Ma mère garait la voiture sur le parking.
L’air était chaud et collant comme du plastique fondu, stagnant, immobile.


Quand on rentrait chez nous, ma mère mon frère et moi, on était déboussolés, abattus.
On se disait:  On va partir l'année prochaine, on quitte la ville, on quitte la région. 
On rêvait d'un endroit plus vert et plus calme, on rêvait d’une maison, grande, avec des meubles en bon état, une terrasse, un jardin où manger dehors et inviter des amis, et la nature autour.

Nous en parlions dans la cuisine avec enthousiasme, nous faisions des plans, nous retournions la situation dans tous les sens, nous épuisions tous les recours, jusqu'à abandonner, vaincus, déçus, rattrapés par la réalité :
L’espoir, pour mon frère ma mère et moi, d’une vie meilleure n’existait pas.

Nous étions condamnés à partager les murs d'un immeuble HLM, avec ses vieux meubles décatis et les cafards dans la cuisine.
Nous étions trop pauvres pour habiter dans une villa, pour nous payer des meubles, pour avoir des objets de valeur à la maison.

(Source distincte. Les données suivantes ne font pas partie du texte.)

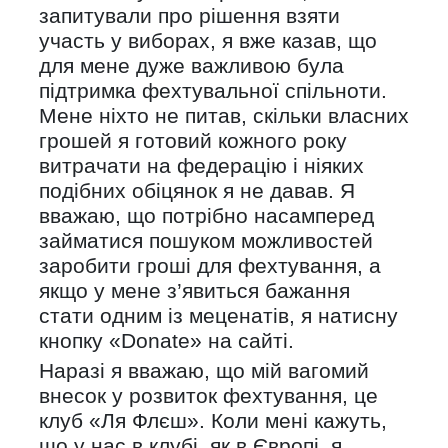
запитували про рішення взяти
участь у виборах, я вже казав, що
для мене дуже важливою була
підтримка фехтувальної спільноти.
Мене ніхто не питав, скільки власних
грошей я готовий кожного року
витрачати на федерацію і ніяких
подібних обіцянок я не давав. Я
вважаю, що потрібно насамперед
займатися пошуком можливостей
заробити гроші для фехтування, а
якщо у мене з’явиться бажання
стати одним із меценатів, я натисну
кнопку «Donate» на сайті.
Наразі я вважаю, що мій вагомий
внесок у розвиток фехтування, це
клуб «Ля Флєш». Коли мені кажуть,
що у нас в клубі, як в Європі, я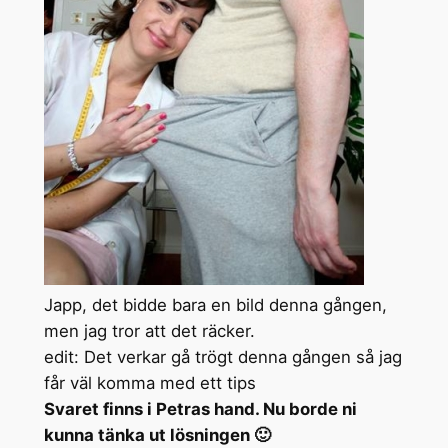
Japp, det bidde bara en bild denna gången,
men jag tror att det räcker.
edit: Det verkar gå trögt denna gången så jag
får väl komma med ett tips
Svaret finns i Petras hand. Nu borde ni
kunna tänka ut lösningen 🙂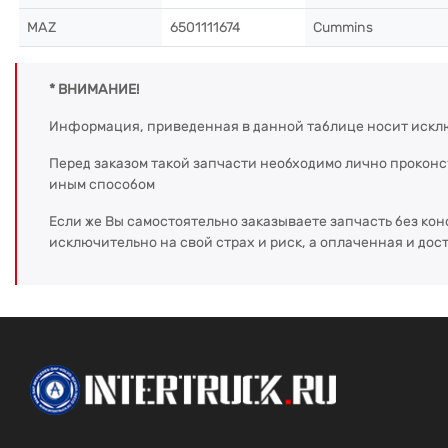
MAZ
6501111674
Cummins
* ВНИМАНИЕ!
Информация, приведенная в данной таблице носит искл
Перед заказом такой запчасти необходимо лично прокон
иным способом
Если же Вы самостоятельно заказываете запчасть без кон
исключительно на свой страх и риск, а оплаченная и дос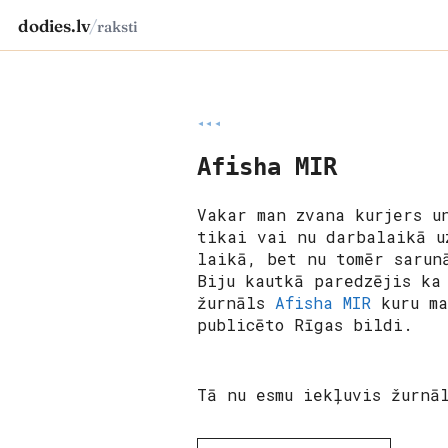
dodies.lv
/
raksti
◂◂◂
Afisha MIR
Vakar man zvana kurjers u
tikai vai nu darbalaikā u
laikā, bet nu tomēr sarun
Biju kautkā paredzējis ka
žurnāls
Afisha MIR
kuru ma
publicēto Rīgas bildi.
Tā nu esmu iekļuvis žurnāl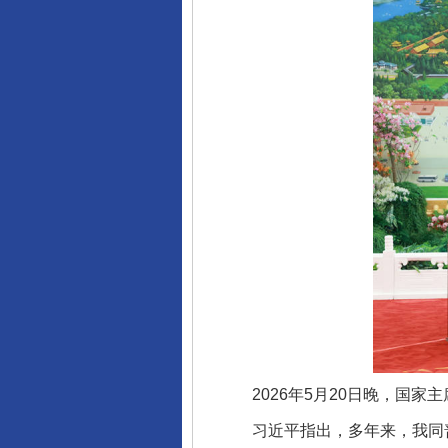
2026年5月20日晚，国家
习近平指出，多年来，我同普
完善运行机制助力责任有效落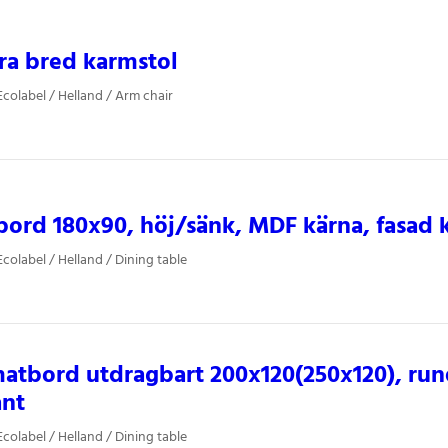
ra bred karmstol
colabel / Helland / Arm chair
ord 180x90, höj/sänk, MDF kärna, fasad 
colabel / Helland / Dining table
atbord utdragbart 200x120(250x120), run
ant
colabel / Helland / Dining table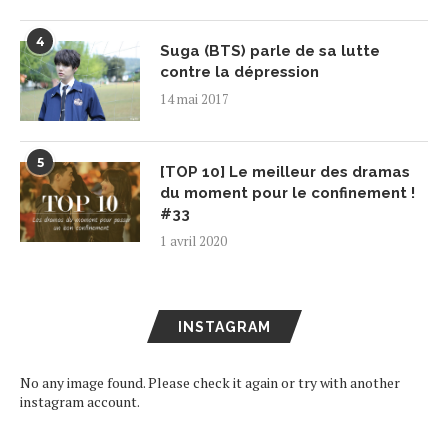
4
Suga (BTS) parle de sa lutte
contre la dépression
14 mai 2017
5
[TOP 10] Le meilleur des dramas
du moment pour le confinement !
#33
1 avril 2020
INSTAGRAM
No any image found. Please check it again or try with another
instagram account.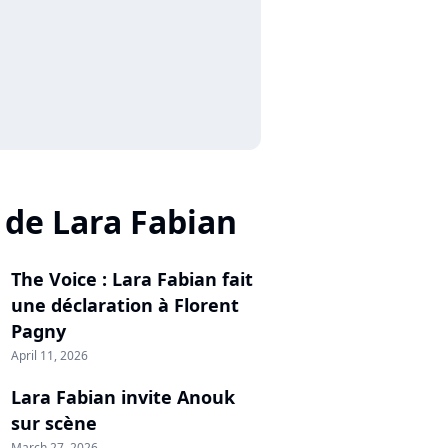
 de Lara Fabian
The Voice : Lara Fabian fait
une déclaration à Florent
Pagny
April 11, 2026
Lara Fabian invite Anouk
sur scène
March 27, 2026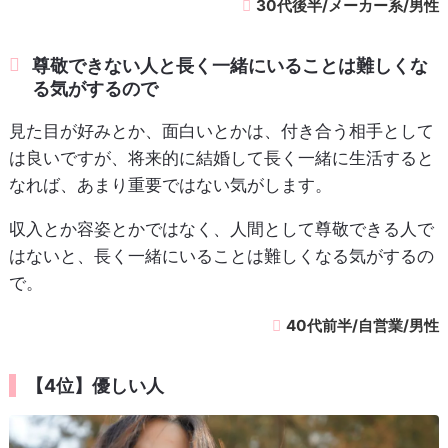
30代後半/メーカー系/男性
尊敬できない人と長く一緒にいることは難しくな
る気がするので
見た目が好みとか、面白いとかは、付き合う相手として
は良いですが、将来的に結婚して長く一緒に生活すると
なれば、あまり重要ではない気がします。
収入とか容姿とかではなく、人間として尊敬できる人で
はないと、長く一緒にいることは難しくなる気がするの
で。
40代前半/自営業/男性
【4位】優しい人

Nous étions trop pauvres, et ma mère était seule.

A la campagne, dans le massif central, dans la maison-école, on avait de l'espace.
Ma mère cultivait son jardin.
Les voisins l’appréciaient. On l'aidait. On vivait avec peu. Elle avait ses plages de solitude.

J'aurais pu en tirer des récits durassiens : Ma mère penchée au-dessus du jardin, les mains pleines de terre, les journées dans les arbres, les poules dans la cour, et puis un jour cet exil dans la ville,
les livres entassés dans notre F4, bien conçu, pratique, grand, mais pas prévu pour les familles d'intellos chargées d'atlas et d'encyclopédies, de souvenirs, d'objets de mille années de vie.

Il est probable que la vie à la campagne dans la durée serait devenue difficile: petits collèges de petites villes à bas niveau scolaire. Cars de ramassage. Isolement.
Je n'aurais pas fait de solfège, ni de chant.
La ville, pour ça c’était mieux.
Mais on avait perdu l'espace.

On était dans les cages à poule pour classe moyenne.

Notre immeuble, c'était un village. Un immeuble de femmes seules qui se relayaient le matin pour accompagner les enfants à l'école, et le soir pour aller les chercher.
Si un problème advenait, elles s'entre-aidaient.

Mes copines du collège étaient des arabes qui vivaient dans mon quartier, on faisait le chemin ensemble pour aller au collège, nos devoirs ensemble, je parlais arabe avec elles, et le jargon des cités aixoises.

Mes copines arabes du quartier avaient des appartements propres et bien briqués.
Les gens cultivés et aisés avaient de belles maisons et de la place pour mettre leurs livres.

Chez nous, les livres traînaient partout.
On avait trop de choses.
Pas de place.

On était comme des exilés.
Décalés.

On était des déclassés.

Et on ne pourrait jamais ranger la maison.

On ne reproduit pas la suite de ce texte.